In reviewing Twitter messages, it looks like WebEx was down from approximately 12:30pm to 2:15pm US Eastern time. Citrix seems to have been down from approximately 11:15am to 1:15pm US Eastern time. Those are very rough estimates… So far I have found no source for official information, logs, or company communications from either company, nor any statements about the outages other than a Friday tweet from each stating that “Service should now be restored.”
Citrix Online maintains a blog for their GoTo services. The last entry is dated March 7. Cisco maintains several blogs, including ones labeled “Collaboration”, “Cisco Support Community”, “The Platform”, and “Inside Cisco IT.” As of Sunday night, none of them mentions anything about the outage.

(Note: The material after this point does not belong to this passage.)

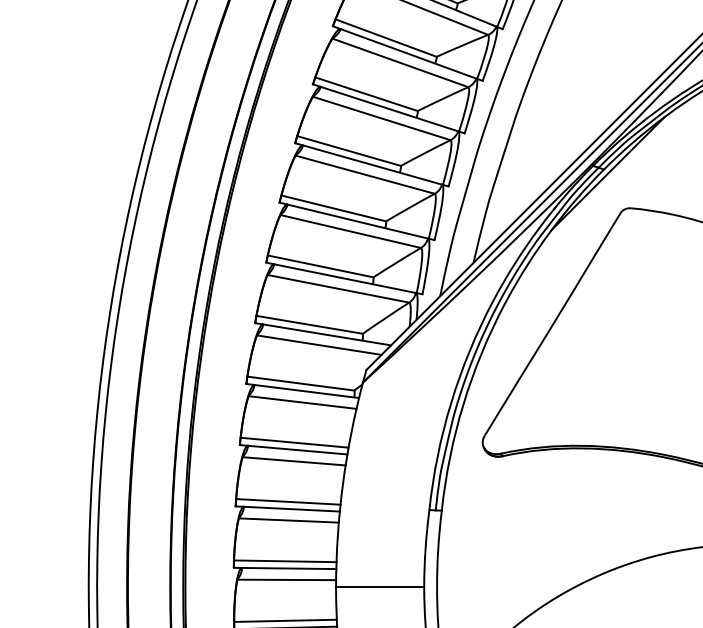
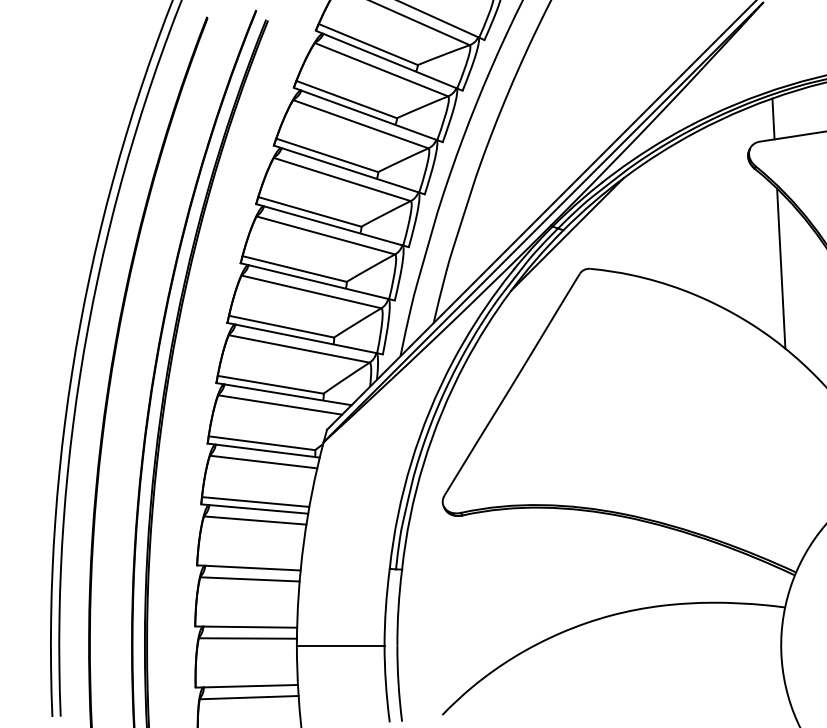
line: (288, 501) -> (249, 560), removed
line: (285, 560) -> (246, 619), removed
line: (285, 621) -> (246, 679), removed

In looking through tweets from affected customers trying to run web meetings, it is easy to see that the primary frustration is lack of communication. Neither company had a formal communication policy for updating affected users. Neither company put any updates on their websites during or after the outage. One user posted this picture captured from the WebEx website, definitely giving the wrong impression:
Others mentioned that they could not login to the WebEx support site to communicate, nor could they get through to the telephone support number (it announced that mailboxes were full).
Several questions beg answers at this point:
- Why did two of the largest web collaboration services both die on the same day at almost the same time? Was it a targeted attack? Failure of an underlying content delivery network or other shared resource that acts as a multi-vendor critical failure point?
- Why were failover or emergency backup procedures ineffective? Is two hours a reasonable recovery period on the web, when transactions are measured in milliseconds?
- How can the companies communicate better with affected customers in the event of a hosted service failure? Can’t they put an emergency plan in place that allows one employee to act as a public communications officer on a separate server or network? Since Twitter is independent of the companies’ internal networks, couldn’t they do a better job of putting up situation reports?
- How can the companies communicate more clearly and more quickly following a system-wide outage? Customers want reassurance that the vendor understands the impact on customer business operations, that they care, and that they acknowledge the crash and take responsibility for owning the problem. At the current time it just feels like each vendor would prefer to sweep the incident under the rug and pretend it never happened. That gives us no confidence in the security and reliability of future events.
I am sure both companies were scrambling like mad on Friday to identify and solve the problems while they were occurring. But since both services were restored in the early afternoon, it would have been comforting to see something later the same day acknowledging the disruption, with assurances that people were working to make sure it didn’t happen again. We didn’t see that. And we still haven’t seen it, more than two days later. In an international, 24x7 web-connected world, weekends don’t count. Two days is two days.
Maybe we will see more information from Cisco and Citrix on Monday. I hope so. When a “normal” company’s website goes down for a while, it harms that company and inconveniences their own business. That’s bad enough. But when a web conferencing vendor crashes, it harms the businesses of many clients. That is not just inconvenient… It demands swift and clear communications and resolution. Hosted service vendors who want customers to rely on them for real-time business operations automatically assume greater responsibility for real-time communications to those customers.